Time to bring to new propellant MDIs to market: From Medical and Chemical Technical Options Committee 2018 Assessment Report– “MDIs are subject to extensive regulation by national health authorities to ensure product safety, product efficacy and product quality. The process for developing HFC MDIs [the HFC-134a MDIs] was therefore essentially identical to the development of a wholly new drug product, involving full safety testing, stability testing and clinical trials for each reformulated MDI. Research and development for a new product is a lengthy, challenging, costly and resource-intensive process.”
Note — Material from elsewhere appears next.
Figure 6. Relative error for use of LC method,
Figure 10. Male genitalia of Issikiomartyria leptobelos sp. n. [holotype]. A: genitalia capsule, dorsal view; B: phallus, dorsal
A range of therapeutic options: From Medical and Chemical Technical Options Committee 2018 Assessment Report- “It is important to note that MDIs, DPIs and other delivery systems all play an important role in the treatment of asthma and COPD, and no single delivery system is considered universally acceptable for all patients. Similarly, not all active ingredients are available equally as either an MDI or DPI. Healthcare professionals continue to consider that a range of therapeutic options is important. Any consideration of policy measures to minimise the environmental impact and carbon footprint of inhaled therapy should carefully assess patient health implications with the goals of ensuring patient health and maintaining a range of therapeutic options, as well as assessing economic implications. Each country has its own unique and complex makeup in terms of availability of medicines, overarching health care systems, and patient preferences.”